• **What the task requires**: Keep only the lines of the material below that contain the word "shoulder". Copy those lines.

• **Source material**:
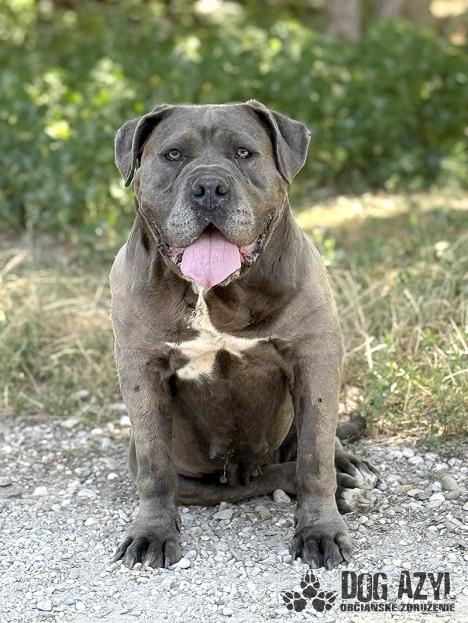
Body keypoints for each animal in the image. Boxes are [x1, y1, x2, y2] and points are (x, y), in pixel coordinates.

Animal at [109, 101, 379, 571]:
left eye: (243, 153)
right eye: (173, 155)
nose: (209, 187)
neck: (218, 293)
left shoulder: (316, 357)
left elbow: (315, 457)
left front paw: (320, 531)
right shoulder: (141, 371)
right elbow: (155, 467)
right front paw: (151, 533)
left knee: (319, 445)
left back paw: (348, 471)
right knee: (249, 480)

--

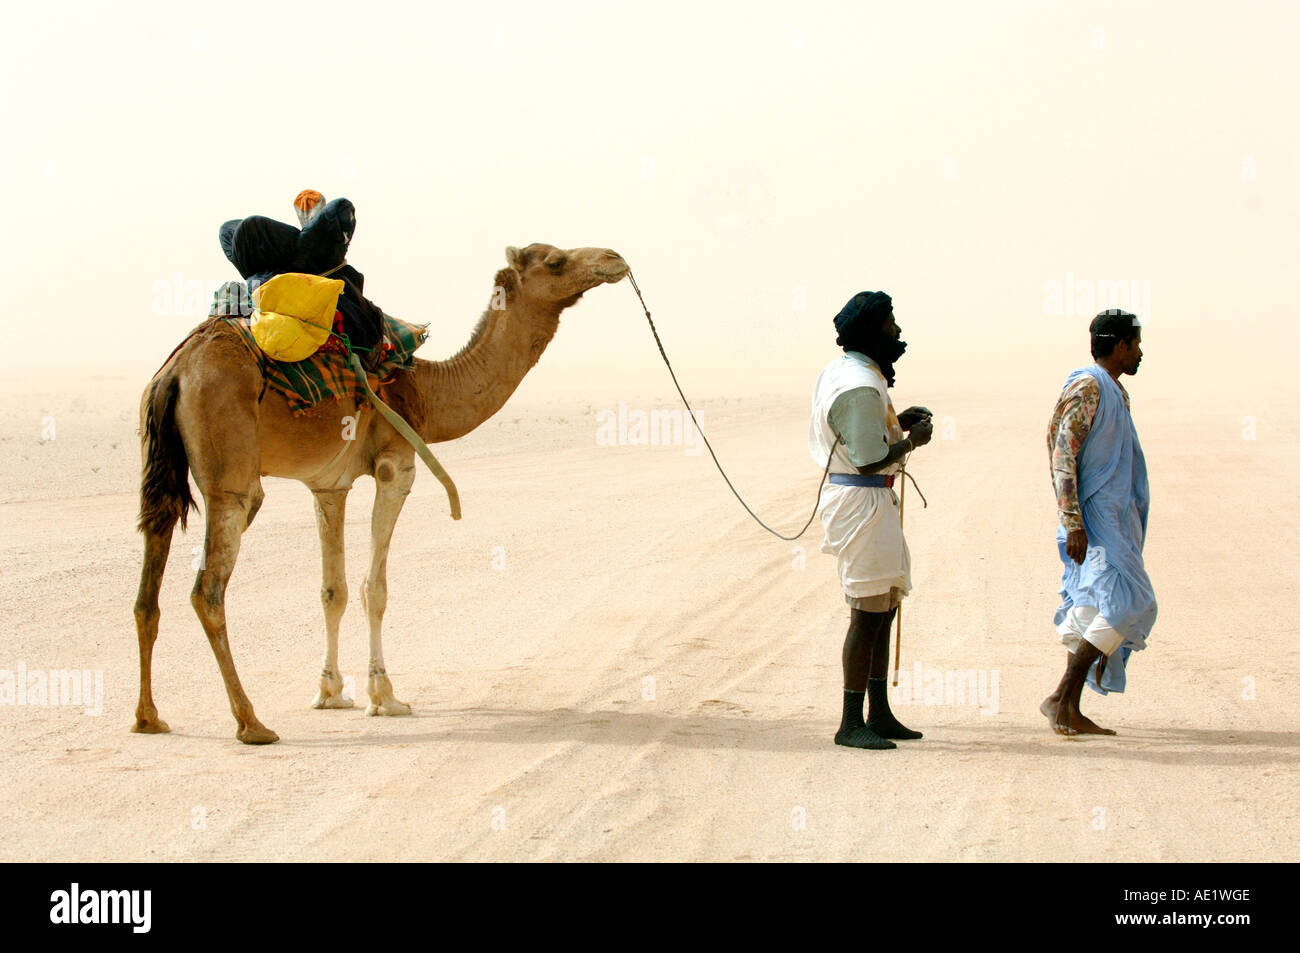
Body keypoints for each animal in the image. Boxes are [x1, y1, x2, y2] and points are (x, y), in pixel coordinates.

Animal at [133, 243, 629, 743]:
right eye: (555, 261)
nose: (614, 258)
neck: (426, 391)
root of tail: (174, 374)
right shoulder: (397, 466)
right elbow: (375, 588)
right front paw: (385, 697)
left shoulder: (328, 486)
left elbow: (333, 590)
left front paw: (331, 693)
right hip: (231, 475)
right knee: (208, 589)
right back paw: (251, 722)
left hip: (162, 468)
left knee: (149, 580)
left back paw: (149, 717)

• **Answer section**:
left shoulder: (316, 357)
right shoulder: (141, 371)
right shoulder: (397, 466)
left shoulder: (328, 486)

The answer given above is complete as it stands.